Weight Response Data to Better Match the Population

Surveyor sponsors sometimes weight their data to make the findings more representative of the underlying population. After all, a single survey only provides a partial sample of the entire group (the population), and it may have “holes” or “bulges” – too few respondents of some kind or too many of another. This point comes through in an article in the New York Times, July 23, 2015, at 83 regarding political polls. Pollsters may get too few responses from a demographic slice, such as the class of farmers, and want to correct for that imbalance when they present conclusions for the entire population. The polling company weights the few farmer respondents more heavily to make up for the imbalance and represent the locations of residents more in line with the reality of actual figures. Statisticians say that the “classes are imbalanced” until they are weighted.

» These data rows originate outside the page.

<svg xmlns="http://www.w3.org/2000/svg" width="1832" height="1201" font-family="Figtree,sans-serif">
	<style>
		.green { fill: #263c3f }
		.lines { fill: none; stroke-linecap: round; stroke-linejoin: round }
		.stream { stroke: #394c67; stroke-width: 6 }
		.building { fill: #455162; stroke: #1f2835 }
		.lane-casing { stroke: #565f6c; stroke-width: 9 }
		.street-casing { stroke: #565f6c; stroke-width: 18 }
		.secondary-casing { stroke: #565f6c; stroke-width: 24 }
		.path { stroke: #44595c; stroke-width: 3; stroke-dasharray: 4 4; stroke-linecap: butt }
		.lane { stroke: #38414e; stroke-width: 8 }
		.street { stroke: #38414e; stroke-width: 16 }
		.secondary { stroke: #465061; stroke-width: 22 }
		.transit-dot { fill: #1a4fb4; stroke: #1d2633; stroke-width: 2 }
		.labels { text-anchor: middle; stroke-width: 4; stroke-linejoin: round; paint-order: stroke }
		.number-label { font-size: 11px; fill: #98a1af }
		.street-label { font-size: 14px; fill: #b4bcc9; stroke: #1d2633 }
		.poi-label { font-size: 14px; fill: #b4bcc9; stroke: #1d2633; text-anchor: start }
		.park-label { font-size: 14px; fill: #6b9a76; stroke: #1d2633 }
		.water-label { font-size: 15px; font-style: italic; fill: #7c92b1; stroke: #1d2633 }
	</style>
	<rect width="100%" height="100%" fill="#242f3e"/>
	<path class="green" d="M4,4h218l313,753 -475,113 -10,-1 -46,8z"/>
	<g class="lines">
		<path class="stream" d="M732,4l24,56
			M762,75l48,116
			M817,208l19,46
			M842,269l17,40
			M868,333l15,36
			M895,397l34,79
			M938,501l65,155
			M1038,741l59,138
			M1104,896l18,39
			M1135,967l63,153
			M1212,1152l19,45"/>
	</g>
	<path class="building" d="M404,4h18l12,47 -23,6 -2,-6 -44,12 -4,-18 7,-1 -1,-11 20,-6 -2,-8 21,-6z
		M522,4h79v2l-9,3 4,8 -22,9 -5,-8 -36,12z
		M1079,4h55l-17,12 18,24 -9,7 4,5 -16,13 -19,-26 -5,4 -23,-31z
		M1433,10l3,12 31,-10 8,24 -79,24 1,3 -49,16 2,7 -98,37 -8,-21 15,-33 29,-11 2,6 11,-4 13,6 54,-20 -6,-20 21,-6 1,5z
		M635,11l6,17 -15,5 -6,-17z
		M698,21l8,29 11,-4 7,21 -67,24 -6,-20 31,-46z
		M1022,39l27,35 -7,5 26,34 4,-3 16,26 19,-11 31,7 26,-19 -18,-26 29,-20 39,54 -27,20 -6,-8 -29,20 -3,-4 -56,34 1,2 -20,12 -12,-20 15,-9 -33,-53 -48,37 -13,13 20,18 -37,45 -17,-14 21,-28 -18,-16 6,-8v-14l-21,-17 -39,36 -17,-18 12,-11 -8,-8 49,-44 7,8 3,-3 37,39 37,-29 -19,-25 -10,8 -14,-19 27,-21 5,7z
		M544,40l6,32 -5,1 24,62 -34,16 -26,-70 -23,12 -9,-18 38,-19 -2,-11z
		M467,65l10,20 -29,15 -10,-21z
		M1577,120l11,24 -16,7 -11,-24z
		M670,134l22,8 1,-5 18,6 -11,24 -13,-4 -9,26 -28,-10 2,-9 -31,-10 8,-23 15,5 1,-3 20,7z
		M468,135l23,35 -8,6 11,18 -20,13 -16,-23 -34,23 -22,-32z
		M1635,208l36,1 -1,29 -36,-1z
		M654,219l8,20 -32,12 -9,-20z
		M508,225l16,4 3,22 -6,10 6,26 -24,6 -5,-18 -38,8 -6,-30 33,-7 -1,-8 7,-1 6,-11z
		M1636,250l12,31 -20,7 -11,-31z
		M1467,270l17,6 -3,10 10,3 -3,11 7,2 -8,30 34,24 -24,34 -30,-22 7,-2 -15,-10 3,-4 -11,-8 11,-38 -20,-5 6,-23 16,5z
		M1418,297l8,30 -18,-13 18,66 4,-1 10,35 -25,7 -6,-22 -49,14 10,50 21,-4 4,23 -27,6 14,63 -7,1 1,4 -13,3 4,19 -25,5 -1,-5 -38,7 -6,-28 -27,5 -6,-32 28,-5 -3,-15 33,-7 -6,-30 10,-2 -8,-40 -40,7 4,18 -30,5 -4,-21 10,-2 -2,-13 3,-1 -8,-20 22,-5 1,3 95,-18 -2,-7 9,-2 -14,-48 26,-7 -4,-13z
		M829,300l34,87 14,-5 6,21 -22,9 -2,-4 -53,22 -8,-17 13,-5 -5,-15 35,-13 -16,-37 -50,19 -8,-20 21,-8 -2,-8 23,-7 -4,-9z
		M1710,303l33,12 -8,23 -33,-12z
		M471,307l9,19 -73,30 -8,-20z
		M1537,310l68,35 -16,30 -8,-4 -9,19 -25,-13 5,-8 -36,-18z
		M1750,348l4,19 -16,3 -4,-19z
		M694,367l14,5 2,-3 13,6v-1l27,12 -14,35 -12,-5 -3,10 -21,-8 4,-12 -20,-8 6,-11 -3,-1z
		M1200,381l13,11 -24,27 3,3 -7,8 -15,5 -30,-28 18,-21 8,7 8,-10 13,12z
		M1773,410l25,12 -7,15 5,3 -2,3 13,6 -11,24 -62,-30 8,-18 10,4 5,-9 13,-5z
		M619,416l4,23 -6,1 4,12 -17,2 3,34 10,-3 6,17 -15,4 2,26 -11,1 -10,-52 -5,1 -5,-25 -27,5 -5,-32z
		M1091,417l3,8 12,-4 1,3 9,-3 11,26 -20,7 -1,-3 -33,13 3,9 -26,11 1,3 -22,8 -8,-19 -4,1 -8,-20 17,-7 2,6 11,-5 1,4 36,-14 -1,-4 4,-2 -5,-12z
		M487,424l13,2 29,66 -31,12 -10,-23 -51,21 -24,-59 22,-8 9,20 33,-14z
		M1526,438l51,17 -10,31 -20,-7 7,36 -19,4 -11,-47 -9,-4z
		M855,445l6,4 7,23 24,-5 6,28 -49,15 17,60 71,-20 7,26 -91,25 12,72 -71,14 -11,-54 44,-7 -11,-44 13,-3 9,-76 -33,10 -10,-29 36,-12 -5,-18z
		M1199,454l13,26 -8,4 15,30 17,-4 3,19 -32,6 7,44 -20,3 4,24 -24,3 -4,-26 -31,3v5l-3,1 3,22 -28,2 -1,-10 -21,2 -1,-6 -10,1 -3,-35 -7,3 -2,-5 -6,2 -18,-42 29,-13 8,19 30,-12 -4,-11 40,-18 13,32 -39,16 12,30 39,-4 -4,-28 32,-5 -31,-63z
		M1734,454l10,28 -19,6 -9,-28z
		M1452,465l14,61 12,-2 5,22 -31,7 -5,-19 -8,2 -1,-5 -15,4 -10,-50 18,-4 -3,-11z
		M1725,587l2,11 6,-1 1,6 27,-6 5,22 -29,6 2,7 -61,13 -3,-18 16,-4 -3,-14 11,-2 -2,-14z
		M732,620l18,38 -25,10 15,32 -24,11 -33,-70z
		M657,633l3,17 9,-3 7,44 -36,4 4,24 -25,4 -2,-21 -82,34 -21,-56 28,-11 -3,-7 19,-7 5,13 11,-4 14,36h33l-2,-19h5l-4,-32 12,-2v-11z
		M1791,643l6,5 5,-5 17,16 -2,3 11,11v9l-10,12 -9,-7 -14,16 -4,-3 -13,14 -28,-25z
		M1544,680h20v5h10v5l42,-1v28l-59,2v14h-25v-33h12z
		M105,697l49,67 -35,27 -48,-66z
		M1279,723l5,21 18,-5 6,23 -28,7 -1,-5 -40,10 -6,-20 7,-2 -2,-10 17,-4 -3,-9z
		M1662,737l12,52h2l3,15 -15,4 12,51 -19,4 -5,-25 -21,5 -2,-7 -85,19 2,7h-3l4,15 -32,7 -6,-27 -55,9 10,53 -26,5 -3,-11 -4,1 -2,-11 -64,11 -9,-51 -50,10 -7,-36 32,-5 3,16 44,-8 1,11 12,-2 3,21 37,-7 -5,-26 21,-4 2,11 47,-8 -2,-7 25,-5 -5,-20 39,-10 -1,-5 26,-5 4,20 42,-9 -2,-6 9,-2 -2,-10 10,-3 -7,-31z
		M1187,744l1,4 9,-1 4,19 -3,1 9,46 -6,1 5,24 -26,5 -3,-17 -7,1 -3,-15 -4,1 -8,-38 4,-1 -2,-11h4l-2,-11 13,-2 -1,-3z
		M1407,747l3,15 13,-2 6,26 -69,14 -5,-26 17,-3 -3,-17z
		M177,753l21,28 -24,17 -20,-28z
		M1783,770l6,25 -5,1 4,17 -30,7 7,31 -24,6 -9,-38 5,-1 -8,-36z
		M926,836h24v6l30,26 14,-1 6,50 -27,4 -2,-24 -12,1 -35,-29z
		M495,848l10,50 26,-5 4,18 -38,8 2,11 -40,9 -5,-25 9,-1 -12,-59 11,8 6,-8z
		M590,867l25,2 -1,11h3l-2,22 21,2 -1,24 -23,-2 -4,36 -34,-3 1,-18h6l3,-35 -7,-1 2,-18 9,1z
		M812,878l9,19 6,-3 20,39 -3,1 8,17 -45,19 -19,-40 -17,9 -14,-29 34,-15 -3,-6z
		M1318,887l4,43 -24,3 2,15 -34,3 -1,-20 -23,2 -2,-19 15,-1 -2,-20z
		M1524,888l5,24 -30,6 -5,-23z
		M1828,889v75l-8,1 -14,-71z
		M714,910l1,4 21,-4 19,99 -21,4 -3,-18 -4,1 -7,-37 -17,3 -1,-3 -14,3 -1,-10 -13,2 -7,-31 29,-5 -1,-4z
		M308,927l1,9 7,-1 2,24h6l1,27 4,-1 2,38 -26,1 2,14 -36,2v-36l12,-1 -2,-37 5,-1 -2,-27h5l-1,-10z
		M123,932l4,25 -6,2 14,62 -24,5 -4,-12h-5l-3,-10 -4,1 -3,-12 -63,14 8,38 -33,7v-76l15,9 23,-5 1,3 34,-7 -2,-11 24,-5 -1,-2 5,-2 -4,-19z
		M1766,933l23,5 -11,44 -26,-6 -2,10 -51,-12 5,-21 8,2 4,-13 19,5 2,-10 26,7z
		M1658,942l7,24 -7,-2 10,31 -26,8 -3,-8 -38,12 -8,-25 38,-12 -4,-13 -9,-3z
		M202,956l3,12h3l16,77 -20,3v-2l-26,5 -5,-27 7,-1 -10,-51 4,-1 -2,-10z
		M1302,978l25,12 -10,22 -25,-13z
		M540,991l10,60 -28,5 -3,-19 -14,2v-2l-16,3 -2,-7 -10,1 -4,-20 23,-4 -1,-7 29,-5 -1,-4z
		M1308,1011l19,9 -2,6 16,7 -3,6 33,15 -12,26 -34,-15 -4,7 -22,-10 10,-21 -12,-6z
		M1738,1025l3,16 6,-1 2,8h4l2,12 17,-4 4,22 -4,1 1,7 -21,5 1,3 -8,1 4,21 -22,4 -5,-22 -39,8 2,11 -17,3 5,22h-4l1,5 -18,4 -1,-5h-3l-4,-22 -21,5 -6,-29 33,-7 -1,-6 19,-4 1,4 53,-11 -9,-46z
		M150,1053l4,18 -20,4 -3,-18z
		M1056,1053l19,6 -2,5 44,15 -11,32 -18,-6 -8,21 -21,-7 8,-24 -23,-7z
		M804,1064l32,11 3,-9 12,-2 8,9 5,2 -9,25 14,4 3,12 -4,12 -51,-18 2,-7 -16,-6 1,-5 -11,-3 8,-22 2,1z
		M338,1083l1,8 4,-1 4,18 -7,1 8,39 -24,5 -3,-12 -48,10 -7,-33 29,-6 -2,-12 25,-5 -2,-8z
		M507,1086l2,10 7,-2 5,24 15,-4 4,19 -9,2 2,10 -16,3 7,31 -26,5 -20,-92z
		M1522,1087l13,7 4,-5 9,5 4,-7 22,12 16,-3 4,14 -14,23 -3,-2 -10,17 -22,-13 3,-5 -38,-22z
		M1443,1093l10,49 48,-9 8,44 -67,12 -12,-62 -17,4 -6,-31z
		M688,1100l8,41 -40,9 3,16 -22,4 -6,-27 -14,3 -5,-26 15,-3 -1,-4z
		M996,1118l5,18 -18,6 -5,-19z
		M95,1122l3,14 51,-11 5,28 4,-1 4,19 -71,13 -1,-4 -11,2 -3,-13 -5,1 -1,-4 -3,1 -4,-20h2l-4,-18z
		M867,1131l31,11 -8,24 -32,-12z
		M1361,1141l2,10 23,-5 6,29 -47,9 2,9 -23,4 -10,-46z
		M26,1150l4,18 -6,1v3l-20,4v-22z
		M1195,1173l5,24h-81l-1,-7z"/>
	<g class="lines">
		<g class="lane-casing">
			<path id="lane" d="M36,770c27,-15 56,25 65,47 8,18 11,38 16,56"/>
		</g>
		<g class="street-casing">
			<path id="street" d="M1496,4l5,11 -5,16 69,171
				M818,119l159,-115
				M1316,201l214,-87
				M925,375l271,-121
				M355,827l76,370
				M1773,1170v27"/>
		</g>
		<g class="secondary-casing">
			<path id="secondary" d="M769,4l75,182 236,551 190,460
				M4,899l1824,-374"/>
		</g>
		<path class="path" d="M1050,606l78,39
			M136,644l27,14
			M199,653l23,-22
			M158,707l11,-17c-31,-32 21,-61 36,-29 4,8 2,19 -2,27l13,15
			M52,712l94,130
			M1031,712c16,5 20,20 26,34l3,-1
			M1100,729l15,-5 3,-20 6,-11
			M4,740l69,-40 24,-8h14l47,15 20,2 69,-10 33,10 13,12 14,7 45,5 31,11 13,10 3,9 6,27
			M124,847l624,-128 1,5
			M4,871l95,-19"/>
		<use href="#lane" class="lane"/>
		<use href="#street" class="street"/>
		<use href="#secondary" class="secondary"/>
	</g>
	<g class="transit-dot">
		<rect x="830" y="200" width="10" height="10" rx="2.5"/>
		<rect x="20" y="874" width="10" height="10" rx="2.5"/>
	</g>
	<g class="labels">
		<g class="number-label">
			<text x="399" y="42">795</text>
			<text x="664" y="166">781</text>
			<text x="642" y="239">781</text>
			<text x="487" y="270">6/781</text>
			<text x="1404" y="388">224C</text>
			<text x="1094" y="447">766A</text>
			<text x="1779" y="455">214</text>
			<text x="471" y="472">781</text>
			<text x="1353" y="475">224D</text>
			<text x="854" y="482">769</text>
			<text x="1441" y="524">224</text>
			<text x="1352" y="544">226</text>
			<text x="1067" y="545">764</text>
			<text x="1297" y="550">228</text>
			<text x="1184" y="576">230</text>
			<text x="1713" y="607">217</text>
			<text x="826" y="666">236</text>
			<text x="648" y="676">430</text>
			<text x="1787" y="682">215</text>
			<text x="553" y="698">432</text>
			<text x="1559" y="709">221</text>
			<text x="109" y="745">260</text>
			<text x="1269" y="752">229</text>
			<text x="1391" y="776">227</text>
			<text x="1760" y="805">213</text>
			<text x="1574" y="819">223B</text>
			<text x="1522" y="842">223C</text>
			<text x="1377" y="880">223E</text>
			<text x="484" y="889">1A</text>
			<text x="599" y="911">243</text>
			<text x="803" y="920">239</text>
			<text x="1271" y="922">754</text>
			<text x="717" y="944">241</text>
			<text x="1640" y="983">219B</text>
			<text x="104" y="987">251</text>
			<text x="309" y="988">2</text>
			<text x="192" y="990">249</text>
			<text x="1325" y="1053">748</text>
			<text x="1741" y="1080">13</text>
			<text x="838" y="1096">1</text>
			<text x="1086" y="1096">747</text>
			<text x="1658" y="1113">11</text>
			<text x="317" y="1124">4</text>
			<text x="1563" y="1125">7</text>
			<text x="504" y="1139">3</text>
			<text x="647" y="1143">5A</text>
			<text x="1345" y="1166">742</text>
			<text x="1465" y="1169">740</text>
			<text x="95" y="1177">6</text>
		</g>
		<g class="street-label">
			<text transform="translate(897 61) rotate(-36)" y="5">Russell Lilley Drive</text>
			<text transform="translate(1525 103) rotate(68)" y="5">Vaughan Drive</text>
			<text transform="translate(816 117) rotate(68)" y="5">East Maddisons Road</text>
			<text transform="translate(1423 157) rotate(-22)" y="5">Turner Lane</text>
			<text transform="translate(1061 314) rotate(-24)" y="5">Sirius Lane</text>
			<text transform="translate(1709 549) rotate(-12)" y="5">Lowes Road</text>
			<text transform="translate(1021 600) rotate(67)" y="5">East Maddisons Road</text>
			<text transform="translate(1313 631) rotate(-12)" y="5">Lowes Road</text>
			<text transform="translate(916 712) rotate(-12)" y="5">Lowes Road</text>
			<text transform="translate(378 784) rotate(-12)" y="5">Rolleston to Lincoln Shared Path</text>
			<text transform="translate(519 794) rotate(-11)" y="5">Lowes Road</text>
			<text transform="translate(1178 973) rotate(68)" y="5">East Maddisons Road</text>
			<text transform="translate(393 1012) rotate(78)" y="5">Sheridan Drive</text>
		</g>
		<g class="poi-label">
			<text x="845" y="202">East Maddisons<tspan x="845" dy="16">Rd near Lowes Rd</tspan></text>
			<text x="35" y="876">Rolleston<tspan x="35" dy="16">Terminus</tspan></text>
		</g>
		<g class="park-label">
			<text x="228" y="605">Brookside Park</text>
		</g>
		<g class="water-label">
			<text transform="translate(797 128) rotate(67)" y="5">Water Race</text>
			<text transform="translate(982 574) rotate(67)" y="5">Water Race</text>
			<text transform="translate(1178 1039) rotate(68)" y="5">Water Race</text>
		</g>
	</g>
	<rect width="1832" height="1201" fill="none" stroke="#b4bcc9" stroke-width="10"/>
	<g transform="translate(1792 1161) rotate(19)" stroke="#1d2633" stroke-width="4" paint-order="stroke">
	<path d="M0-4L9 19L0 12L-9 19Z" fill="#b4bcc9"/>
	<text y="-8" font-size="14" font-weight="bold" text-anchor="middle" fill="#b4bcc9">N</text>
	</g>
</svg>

How does this transformation of data apply in surveys for the legal industry? Let’s assume that we know roughly how many companies in the United States have revenue over $400 million by each major industry. Let’s also assume that a survey has gathered compensation data regarding the lawyers in the responding law departments and also learned the industry of the respondents.

If the participants collected by the survey materially under-represent or over-represent some industry — the proportions in each industry don’t match the real-world proportions (technically, their “marginal probabilities”) for the industries that we know to be true – it is not hard to adjust the compensation data. One way to do it is called “raking,” a process that increases or decreases a survey metric so that it comes closer to replicating representativeness in your survey data. This is what is happens when a surveyor weights survey data to present more proportional data. We should note that the analyst may need to impute reasonable values for missing data so that the raking (weighting) can be carried out more accurately.

As another example, my COO compensation survey might have relatively too few COOs with 9-11 years of experience. A graph of the frequencies of respondents by years of experience, a histogram, would suggest the benchmark number (the marginal probabilities among the population of all COOs) and thus the shortfall.^[I am not certain that the data of a survey can bootstrap a population’s probability distribution.] Or perhaps you conducted a similar survey before and therefore have a basis to spot imbalances in the class of experience years.

In some cases, weighting survey data results in particularly large or small weights, which can reduce the effective sample size (which influences margin of error and other calculations). Weight trimming is one way to reduce the design effect from weighting by setting bounds on the maximum and minimum values of the weights.

To summarize, you need to have some basis to know the underlying distribution of data, such as numbers of companies above a certain size or in an industry or the percentage of female partners in large law firms. Secondly, you need survey numbers that you can adjust by weighting so that it reflects the proportions of the known data set. You can even weight variables that show interactions, such as gender by years of experience.

Weighting sounds cool and sophisticated, and it certainly can improve the extensibility of a survey’s data to a population, yet in all the hundreds of legal industry surveys I have read, I can’t recall one that weighted its respondent data set to make it more representative. Heavy sigh …